• **Aim of the task**
The answer must be an exact copy of the entries that follow, with all images removed.

START Input data

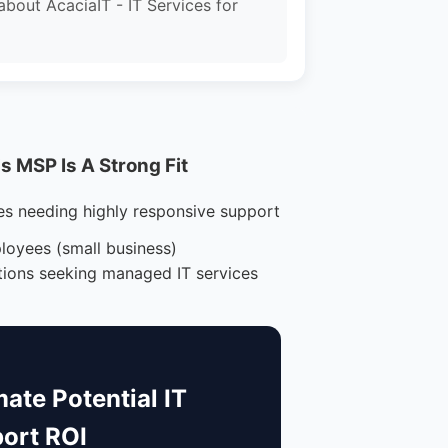
about AcaciaIT - IT Services for
 MSP Is A Strong Fit
es needing highly responsive support
loyees (small business)
tions seeking managed IT services
mate Potential IT
ort ROI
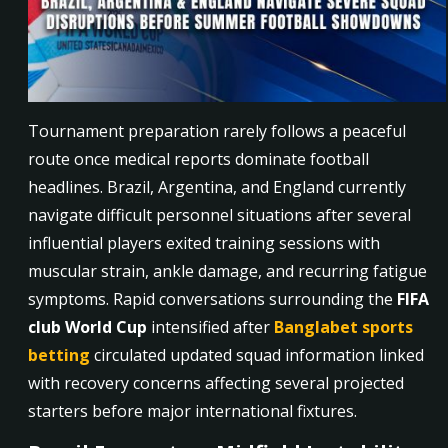
Tournament preparation rarely follows a peaceful
route once medical reports dominate football
headlines. Brazil, Argentina, and England currently
navigate difficult personnel situations after several
influential players exited training sessions with
muscular strain, ankle damage, and recurring fatigue
symptoms. Rapid conversations surrounding the
FIFA
club World Cup
intensified after
Banglabet sports
betting
circulated updated squad information linked
with recovery concerns affecting several projected
starters before major international fixtures.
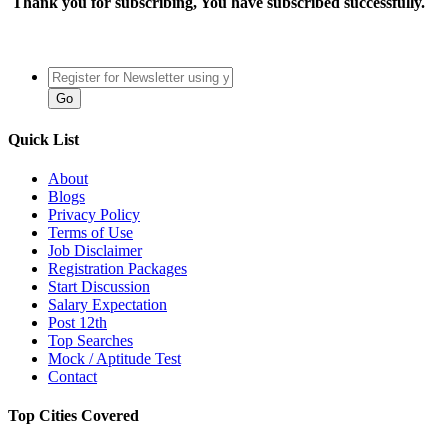
Thank you for subscribing, You have subscribed successfully.
Quick List
About
Blogs
Privacy Policy
Terms of Use
Job Disclaimer
Registration Packages
Start Discussion
Salary Expectation
Post 12th
Top Searches
Mock / Aptitude Test
Contact
Top Cities Covered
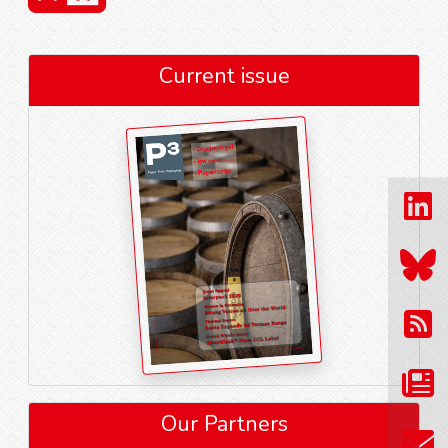
Current issue
Our Partners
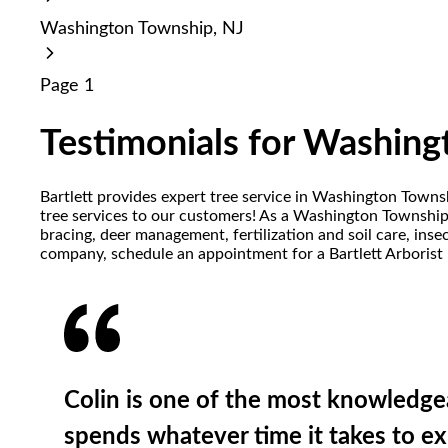
reader;
Washington Township, NJ
Press
Control-
F10
Page 1
to
open
an
Testimonials for Washing
accessibility
menu.
Bartlett provides expert tree service in Washington Town
tree services to our customers! As a Washington Township t
bracing, deer management, fertilization and soil care, in
company, schedule an appointment for a Bartlett Arborist 
Colin is one of the most knowledgea
spends whatever time it takes to ex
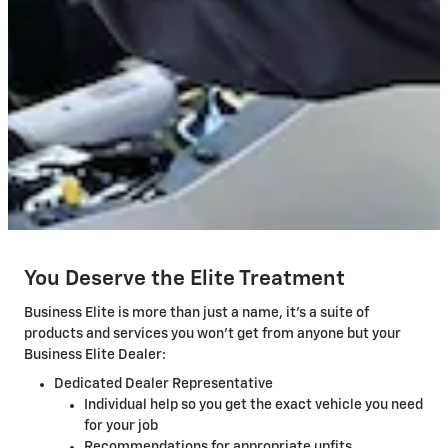
You Deserve the Elite Treatment
Business Elite is more than just a name, it's a suite of
products and services you won't get from anyone but your
Business Elite Dealer:
Dedicated Dealer Representative
Individual help so you get the exact vehicle you need
for your job
Recommendations for appropriate upfits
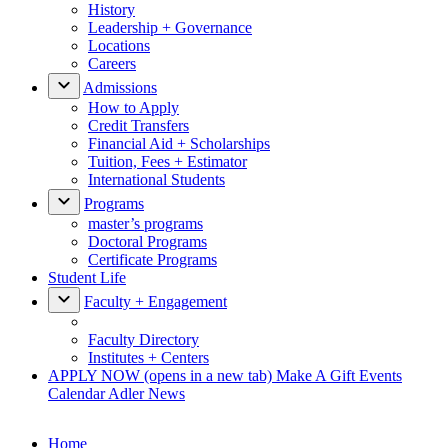
History
Leadership + Governance
Locations
Careers
Admissions
How to Apply
Credit Transfers
Financial Aid + Scholarships
Tuition, Fees + Estimator
International Students
Programs
master’s programs
Doctoral Programs
Certificate Programs
Student Life
Faculty + Engagement
Faculty Directory
Institutes + Centers
APPLY NOW
(opens in a new tab)
Make A Gift
Events
Calendar
Adler News
Home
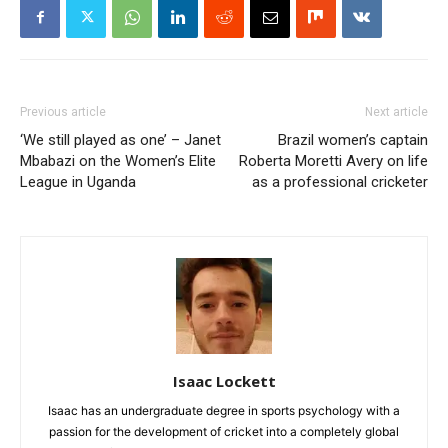
Previous article
Next article
‘We still played as one’ – Janet
Brazil women’s captain
Mbabazi on the Women’s Elite
Roberta Moretti Avery on life
League in Uganda
as a professional cricketer
Isaac Lockett
Isaac has an undergraduate degree in sports psychology with a
passion for the development of cricket into a completely global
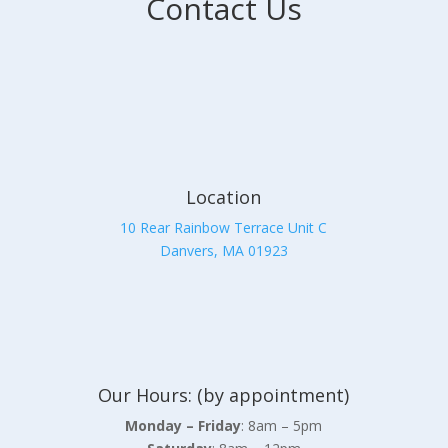
Contact Us
Location
10 Rear Rainbow Terrace Unit C
Danvers, MA 01923
Our Hours: (by appointment)
Monday – Friday
: 8am – 5pm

END Input data

• **Worked solution**
about AcaciaIT - IT Services for
 MSP Is A Strong Fit
es needing highly responsive support
loyees (small business)
tions seeking managed IT services
mate Potential IT
ort ROI
Tournament preparation rarely follows a peaceful
route once medical reports dominate football
headlines. Brazil, Argentina, and England currently
navigate difficult personnel situations after several
influential players exited training sessions with
muscular strain, ankle damage, and recurring fatigue
symptoms. Rapid conversations surrounding the
FIFA
club World Cup
intensified after
Banglabet sports
betting
circulated updated squad information linked
with recovery concerns affecting several projected
starters before major international fixtures.
Thank you for subscribing, You have subscribed successfully.
Quick List
About
Blogs
Privacy Policy
Terms of Use
Job Disclaimer
Registration Packages
Start Discussion
Salary Expectation
Post 12th
Top Searches
Mock / Aptitude Test
Contact
Top Cities Covered
Current issue
Our Partners
reader;
Washington Township, NJ
Press
Control-
F10
Page 1
to
open
an
Testimonials for Washing
accessibility
menu.
Bartlett provides expert tree service in Washington Town
tree services to our customers! As a Washington Township t
bracing, deer management, fertilization and soil care, in
company, schedule an appointment for a Bartlett Arborist 
Colin is one of the most knowledgea
spends whatever time it takes to ex
You Deserve the Elite Treatment
Business Elite is more than just a name, it's a suite of
products and services you won't get from anyone but your
Business Elite Dealer:
Dedicated Dealer Representative
Individual help so you get the exact vehicle you need
for your job
Recommendations for appropriate upfits
History
Leadership + Governance
Locations
Careers
Admissions
How to Apply
Credit Transfers
Financial Aid + Scholarships
Tuition, Fees + Estimator
International Students
Programs
master’s programs
Doctoral Programs
Certificate Programs
Student Life
Faculty + Engagement
Faculty Directory
Institutes + Centers
APPLY NOW
(opens in a new tab)
Make A Gift
Events
Calendar
Adler News
Home
Previous article
Next article
‘We still played as one’ – Janet
Brazil women’s captain
Mbabazi on the Women’s Elite
Roberta Moretti Avery on life
League in Uganda
as a professional cricketer
Isaac Lockett
Isaac has an undergraduate degree in sports psychology with a
passion for the development of cricket into a completely global
Contact Us
Location
10 Rear Rainbow Terrace Unit C
Danvers, MA 01923
Our Hours: (by appointment)
Monday – Friday
: 8am – 5pm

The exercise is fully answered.